## Page excerpt
The report, which pioneers a more precise way to measure countries’ socioeconomic progress, notes that life expectancy has increased by more than 11 years between the years 1990 and 2018.

However, new inequalities are becoming more pronounced particularly around tertiary education, seismic effects of technology and the climate crisis making it harder for those already behind to catch up.

The HDI measures long-term progress in three basic dimensions of human development; a long and healthy life, access to knowledge as well as a decent of living.

Thinking beyond income, the report puts emphasis on early childhood and lifelong investment including investing in young children’s learning, health, and nutrition to tackle inequality.

Presenting the report’s key messages in Ethiopia’s capital Addis Ababa, Turhan Saleh, UNDP Ethiopia Resident Representative, emphasized on the theme of the report that countries should go beyond income and averages among others to deal with inequalities.

“It is beyond income. It is not just income; income and wealth are important measures of inequality; but you have to look at for example of health, of education, of dignity and respect for human rights. So, inequality is not merely about income. There are many other dimensions to inequality. So, it is about beyond income,” Saleh has noted.

The new report recommends investments in policies that enhance productivity, fair taxation and improved public spending.

It also highlights how averages often hid what is really going on in society and the need for much more detailed information to tackle inequality effectively and to address multiple dimensions of poverty.

Looking beyond today, the report asks how inequality may change in future, looking particularly at two seismic shifts that will shift life up to the 22nd century: the climate change and technological transformation.

## Stated exercise 1
According to the human development report excerpt, by how much did life expectancy increase between 1990 and 2018?
## Stated exercise 2
Return the passage from the human development report excerpt starting with "The report, which" and going on through "1990 and 2018.", copied word for word.

## Entries
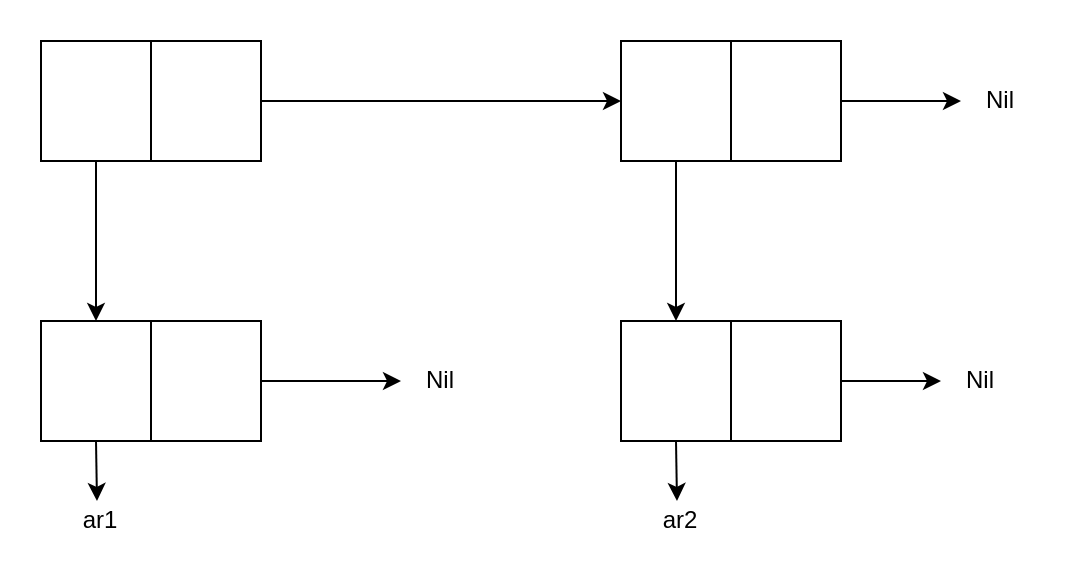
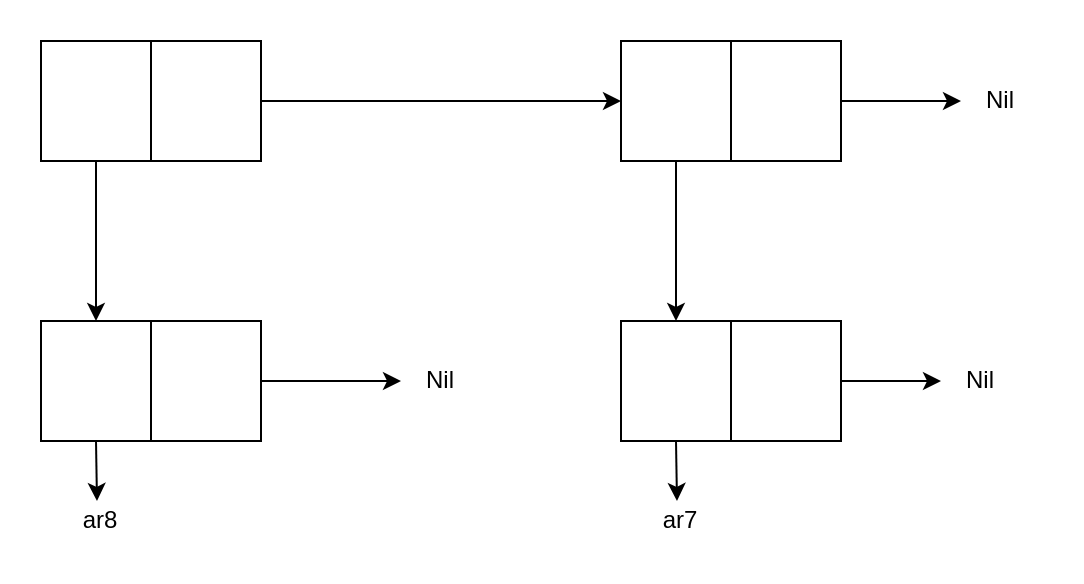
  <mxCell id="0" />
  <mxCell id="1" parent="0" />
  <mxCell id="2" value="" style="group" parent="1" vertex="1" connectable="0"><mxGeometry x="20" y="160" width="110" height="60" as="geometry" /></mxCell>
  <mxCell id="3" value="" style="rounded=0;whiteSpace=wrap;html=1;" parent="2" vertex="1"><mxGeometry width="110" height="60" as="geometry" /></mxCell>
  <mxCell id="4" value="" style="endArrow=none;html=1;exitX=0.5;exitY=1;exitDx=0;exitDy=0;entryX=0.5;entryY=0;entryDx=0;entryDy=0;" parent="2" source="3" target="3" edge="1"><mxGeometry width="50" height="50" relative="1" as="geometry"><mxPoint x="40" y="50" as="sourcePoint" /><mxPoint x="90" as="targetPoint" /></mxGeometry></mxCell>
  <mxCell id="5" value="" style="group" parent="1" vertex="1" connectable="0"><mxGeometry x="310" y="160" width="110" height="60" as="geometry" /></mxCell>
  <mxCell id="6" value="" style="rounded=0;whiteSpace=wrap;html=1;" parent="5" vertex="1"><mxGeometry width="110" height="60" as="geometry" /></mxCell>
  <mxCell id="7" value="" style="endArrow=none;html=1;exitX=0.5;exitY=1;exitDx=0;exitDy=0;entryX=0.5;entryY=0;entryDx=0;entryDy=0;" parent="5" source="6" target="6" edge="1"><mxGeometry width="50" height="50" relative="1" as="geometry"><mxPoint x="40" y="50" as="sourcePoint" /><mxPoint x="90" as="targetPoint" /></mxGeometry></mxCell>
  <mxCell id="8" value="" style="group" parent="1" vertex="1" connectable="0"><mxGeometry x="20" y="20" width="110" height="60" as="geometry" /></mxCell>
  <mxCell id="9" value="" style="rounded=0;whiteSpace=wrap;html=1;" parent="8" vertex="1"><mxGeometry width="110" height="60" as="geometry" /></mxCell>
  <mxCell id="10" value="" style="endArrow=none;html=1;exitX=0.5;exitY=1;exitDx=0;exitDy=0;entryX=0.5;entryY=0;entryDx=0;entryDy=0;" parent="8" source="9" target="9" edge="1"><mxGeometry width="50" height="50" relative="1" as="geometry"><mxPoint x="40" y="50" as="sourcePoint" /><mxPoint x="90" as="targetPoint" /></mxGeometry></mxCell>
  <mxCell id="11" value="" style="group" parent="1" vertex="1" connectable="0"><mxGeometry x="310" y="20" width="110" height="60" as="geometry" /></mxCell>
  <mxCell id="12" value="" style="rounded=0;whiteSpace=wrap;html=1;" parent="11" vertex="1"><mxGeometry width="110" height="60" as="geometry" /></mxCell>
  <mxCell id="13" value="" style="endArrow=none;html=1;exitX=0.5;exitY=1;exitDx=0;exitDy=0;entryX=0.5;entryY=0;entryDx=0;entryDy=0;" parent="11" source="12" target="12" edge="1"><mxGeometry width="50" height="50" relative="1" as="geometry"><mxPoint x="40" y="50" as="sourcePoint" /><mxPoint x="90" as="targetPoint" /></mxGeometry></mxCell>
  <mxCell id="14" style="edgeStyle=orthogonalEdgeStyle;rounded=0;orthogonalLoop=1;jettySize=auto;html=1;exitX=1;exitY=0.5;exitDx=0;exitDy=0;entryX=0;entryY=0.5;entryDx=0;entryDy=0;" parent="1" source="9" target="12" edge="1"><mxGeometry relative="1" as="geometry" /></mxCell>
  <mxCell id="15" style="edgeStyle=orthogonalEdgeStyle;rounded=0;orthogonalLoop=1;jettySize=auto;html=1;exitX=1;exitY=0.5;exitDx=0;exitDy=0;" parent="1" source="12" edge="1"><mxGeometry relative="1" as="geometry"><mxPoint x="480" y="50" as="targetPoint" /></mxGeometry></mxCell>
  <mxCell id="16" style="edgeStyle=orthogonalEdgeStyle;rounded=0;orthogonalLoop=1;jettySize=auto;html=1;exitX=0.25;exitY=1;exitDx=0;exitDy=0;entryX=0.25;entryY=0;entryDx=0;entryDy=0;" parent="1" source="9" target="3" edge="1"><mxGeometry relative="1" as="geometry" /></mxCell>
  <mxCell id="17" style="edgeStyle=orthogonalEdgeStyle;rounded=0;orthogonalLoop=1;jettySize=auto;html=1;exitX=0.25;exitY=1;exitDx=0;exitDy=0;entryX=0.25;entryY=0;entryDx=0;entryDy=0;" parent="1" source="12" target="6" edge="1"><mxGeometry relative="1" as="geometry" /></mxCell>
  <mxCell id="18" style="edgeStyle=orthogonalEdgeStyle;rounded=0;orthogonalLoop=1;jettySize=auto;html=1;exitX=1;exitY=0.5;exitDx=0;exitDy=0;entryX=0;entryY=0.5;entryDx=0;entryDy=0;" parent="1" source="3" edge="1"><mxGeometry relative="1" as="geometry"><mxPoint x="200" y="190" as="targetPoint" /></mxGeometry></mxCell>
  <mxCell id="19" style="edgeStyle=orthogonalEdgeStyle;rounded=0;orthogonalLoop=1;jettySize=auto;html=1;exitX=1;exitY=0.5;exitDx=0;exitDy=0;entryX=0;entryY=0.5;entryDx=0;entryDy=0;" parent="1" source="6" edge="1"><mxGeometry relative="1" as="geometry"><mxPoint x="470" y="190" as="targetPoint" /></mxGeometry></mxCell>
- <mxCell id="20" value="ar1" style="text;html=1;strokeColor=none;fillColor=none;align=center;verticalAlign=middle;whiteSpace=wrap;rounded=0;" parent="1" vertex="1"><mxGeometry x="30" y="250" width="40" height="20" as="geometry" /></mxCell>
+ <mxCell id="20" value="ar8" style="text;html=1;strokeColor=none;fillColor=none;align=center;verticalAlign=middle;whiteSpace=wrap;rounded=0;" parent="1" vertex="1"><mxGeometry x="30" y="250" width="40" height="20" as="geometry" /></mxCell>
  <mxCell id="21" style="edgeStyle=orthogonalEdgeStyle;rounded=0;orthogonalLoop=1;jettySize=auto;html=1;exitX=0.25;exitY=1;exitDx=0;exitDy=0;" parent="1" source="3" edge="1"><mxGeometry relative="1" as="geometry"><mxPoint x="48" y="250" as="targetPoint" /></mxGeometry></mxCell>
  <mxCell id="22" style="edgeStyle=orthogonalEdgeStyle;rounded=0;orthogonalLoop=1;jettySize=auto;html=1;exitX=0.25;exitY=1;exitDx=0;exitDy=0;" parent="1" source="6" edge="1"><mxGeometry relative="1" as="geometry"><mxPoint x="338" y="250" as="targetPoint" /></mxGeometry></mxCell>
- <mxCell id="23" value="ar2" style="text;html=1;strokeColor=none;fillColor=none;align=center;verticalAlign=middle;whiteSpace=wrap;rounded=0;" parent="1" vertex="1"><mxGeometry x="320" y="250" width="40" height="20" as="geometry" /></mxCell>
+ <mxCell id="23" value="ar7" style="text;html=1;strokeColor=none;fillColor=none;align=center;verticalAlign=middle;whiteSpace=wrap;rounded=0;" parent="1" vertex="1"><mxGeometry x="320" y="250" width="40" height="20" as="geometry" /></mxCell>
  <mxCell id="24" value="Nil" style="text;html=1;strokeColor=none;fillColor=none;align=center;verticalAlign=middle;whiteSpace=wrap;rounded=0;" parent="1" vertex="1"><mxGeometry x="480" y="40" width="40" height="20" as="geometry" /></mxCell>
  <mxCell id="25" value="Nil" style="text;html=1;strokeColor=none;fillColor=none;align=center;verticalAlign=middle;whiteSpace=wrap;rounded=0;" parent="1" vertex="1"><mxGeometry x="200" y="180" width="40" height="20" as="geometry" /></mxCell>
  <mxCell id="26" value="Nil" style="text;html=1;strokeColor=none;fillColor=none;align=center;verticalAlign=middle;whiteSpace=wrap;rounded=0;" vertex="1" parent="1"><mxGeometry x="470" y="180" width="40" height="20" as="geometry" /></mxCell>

## Written solution 1
More than 11 years.

## Written solution 2
The report, which pioneers a more precise way to measure countries’ socioeconomic progress, notes that life expectancy has increased by more than 11 years between the years 1990 and 2018.